Sind Roboter die Erzieher von morgen? Schon 2018 kam an mehr als 600 chinesischen Kindergärten Keeko zum Einsatz: Der Roboter erzählte den Kindern Geschichten, stellte Logikaufgaben und gab für korrekte Antworten zur Belohnung blinkende Herzchenaugen. Mit ChatGPT und Erziehungsapps wie Vroom oder Muse ist Künstliche Intelligenz (KI) inzwischen auch in Deutschland deutlich näher gerückt – auch wenn sie mit Humanoiden wenig gemeinsam zu haben scheint.
“Bislang übernimmt KI eher isolierte Aufgaben”, sagt Katharina Weitz, Forscherin am Lehrstuhl für Menschzentrierte Künstliche Intelligenz an der Universität Augsburg. “Als digitaler Tutor kann sie Kindern Aufgaben stellen und Feedback geben. Mit KI lässt sich zum Beispiel automatisiert die Schwierigkeitsstufe anpassen.”

Die Idee intelligenter Lernprogramme ist nicht neu. 1973 entwickelten die beiden Informatiker Derek H. Sleeman und J. R. Hartley ein Konzept für Intelligente Tutoring-Systeme. Heute lassen sich mit KI für Schüler personalisierte Aufgaben generieren; der Schwierigkeitsgrad passt sich automatisch an den Wissensstand an. Erzieher gestalten mit KI etwa Wochenpläne, Eltern holen sich Tipps für die Freizeitgestaltung.
Unliebsame Aufgaben werden an die KI abgegeben
Weitz rät dazu, Kinder mit konkreten Aufgaben an KI heranzuführen. “Die Nutzung von KI in der Erziehung sollte zielgerichtet sein. Das ist beim Einsatz von Medien wie Fernsehen oder Computer nicht anders”, sagt sie. “Manchmal benutzen Eltern den Fernseher, um ihre Kinder ‘abzustellen’. Wenn sie keine Lust auf Grammatiküben haben, können sie die unliebsame Aufgabe heute an die KI abgeben. Das sollte natürlich nicht so sein.” Sie fordert Schulungen für Eltern wie auch Erzieher.
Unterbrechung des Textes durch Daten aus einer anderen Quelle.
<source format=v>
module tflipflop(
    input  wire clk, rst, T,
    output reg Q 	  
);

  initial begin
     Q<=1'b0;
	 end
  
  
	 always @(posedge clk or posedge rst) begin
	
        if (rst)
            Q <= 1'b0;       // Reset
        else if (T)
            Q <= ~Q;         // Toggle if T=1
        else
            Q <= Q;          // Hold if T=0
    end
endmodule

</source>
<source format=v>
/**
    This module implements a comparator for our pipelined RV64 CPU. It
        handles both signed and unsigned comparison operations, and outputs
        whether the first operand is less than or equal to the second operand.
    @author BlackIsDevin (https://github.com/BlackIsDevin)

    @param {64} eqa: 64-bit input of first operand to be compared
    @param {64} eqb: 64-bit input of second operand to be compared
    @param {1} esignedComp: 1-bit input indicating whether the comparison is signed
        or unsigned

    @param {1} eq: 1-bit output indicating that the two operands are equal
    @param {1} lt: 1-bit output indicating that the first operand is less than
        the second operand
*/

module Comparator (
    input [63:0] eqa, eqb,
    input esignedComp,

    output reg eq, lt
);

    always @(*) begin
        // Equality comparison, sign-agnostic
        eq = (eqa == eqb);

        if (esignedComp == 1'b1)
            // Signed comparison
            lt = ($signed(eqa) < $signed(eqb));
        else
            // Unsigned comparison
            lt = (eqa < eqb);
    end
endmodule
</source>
Aktuelle Forschungen zeigen bei Eltern wie Erziehern Wissenslücken, so etwa eine 2023 veröffentlichte Forsa-Umfrage unter Eltern im Auftrag des Bildungsverlages Raabe. Fast drei Viertel der Befragten wollten von der Schule ihres Kindes mehr über den möglichen Einsatz von KI im Unterricht informiert werden. Rund 25 Prozent aller Befragten fühlten sich nach eigenen Worten überfordert. Eltern hätten hauptsächlich Angst vor Kontrollverlust, sagt Weitz. “Kinder können heute per Knopfdruck über KI-Systeme wie ChatGPT Texte schreiben. Das macht vielen Eltern und Erziehern Sorgen.”
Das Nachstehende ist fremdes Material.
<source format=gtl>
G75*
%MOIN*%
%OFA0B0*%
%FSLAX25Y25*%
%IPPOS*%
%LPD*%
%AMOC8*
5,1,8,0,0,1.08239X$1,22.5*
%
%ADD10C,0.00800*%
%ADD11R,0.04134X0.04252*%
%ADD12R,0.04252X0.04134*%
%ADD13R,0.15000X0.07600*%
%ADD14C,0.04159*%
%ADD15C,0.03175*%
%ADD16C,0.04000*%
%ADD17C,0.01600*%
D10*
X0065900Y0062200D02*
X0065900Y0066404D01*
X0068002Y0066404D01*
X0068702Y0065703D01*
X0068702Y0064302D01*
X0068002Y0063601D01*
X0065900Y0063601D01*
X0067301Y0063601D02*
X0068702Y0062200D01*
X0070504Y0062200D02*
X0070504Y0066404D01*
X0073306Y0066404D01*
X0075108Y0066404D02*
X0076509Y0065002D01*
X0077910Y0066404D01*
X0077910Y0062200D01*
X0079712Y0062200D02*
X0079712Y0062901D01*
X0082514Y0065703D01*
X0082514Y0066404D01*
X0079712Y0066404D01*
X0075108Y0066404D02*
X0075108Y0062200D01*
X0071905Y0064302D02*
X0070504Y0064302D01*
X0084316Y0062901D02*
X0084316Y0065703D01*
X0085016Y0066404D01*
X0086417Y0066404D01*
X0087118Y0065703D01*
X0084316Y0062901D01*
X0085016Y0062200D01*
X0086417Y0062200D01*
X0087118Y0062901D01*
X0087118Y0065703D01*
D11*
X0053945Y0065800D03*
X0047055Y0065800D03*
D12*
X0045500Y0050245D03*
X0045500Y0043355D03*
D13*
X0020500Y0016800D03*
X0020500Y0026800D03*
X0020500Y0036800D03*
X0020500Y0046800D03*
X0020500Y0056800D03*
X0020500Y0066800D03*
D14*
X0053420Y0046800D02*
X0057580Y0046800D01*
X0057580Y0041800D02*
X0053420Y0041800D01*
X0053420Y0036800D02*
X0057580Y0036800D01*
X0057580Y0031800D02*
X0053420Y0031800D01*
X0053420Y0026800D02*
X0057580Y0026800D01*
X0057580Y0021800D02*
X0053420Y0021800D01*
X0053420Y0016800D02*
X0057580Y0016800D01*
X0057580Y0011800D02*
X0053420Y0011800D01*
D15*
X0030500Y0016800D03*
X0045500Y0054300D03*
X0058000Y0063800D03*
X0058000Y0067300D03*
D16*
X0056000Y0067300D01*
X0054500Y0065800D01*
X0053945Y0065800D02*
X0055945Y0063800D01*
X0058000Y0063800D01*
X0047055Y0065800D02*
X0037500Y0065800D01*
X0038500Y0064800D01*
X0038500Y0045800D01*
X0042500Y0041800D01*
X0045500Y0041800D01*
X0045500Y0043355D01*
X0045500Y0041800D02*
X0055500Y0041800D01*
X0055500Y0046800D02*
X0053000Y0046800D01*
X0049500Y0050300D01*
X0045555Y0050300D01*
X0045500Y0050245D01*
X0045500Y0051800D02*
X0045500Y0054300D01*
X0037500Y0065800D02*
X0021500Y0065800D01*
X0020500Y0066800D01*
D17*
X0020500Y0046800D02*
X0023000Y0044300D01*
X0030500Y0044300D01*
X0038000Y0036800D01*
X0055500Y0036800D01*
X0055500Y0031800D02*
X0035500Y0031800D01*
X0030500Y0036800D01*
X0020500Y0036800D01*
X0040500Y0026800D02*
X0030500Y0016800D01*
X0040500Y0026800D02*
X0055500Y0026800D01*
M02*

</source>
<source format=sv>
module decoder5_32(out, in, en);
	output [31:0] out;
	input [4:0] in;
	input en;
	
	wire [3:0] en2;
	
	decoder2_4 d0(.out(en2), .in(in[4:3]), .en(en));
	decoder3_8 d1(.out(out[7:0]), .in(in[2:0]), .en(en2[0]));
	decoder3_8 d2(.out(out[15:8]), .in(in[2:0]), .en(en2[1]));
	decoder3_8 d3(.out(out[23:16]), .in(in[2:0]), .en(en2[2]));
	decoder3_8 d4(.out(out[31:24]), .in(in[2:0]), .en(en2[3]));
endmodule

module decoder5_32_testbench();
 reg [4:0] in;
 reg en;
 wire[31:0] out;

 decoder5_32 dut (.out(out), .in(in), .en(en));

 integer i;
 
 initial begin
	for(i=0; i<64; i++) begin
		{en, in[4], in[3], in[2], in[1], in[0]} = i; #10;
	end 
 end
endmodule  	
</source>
Bots: auf Knopfdruck Gute–Nacht-Geschichten
Kritiker warnen außerdem davor, persönliche Momente mit dem Kind an KI abzugeben. Bots wie ChatGPT erzählen schon jetzt auf Knopfdruck Gute–Nacht-Geschichten. Eine Maschine könne aber Mama und Papa nicht ersetzen, sagt Kinderbuchautorin Gudrun Mebs. “Beim Erzählen oder Vorlesen entsteht in den Stimmen eine Wärme, die ganz speziell für dieses Kind ist”, mahnt die Schriftstellerin. “Eine intime Situation, die eine Maschine nicht liefern kann.” KI könne man außerdem “nicht voll vertrauen, was Fakten anbelangt”. Sie könne “auch Quatsch erzählen”.
Forscherin Weitz rät dazu, KI kritisch zu benutzen. Wie zuverlässig Künstliche Intelligenz ist, hänge von den Quellen ab. “Im besten Fall beruhen die Informationen auf wissenschaftlichen Erkenntnissen”, sagt sie. “Wie seriös eine Quelle ist, können aber nicht alle Eltern gut einschätzen.” Erzieher und Eltern sollten sich genau informieren, wie KI-Systeme funktionieren und welche Gefahren sie mit sich bringen können.
“Nicht alles, was geht, möchte man auch”
Chancen sieht Weitz vor allem in der Individualisierung von Lernen und Erziehung. Aufgaben ließen sich über KI an die Bedürfnisse einzelner Kinder automatisch anpassen. KI-Erziehungstools für Eltern sieht Weitz als Möglichkeit, komplizierte Inhalte in einfache Sprache zu übersetzen: “Wenn KI Forschungsergebnisse auf verständliche Art kommuniziert, ist das wunderbar.”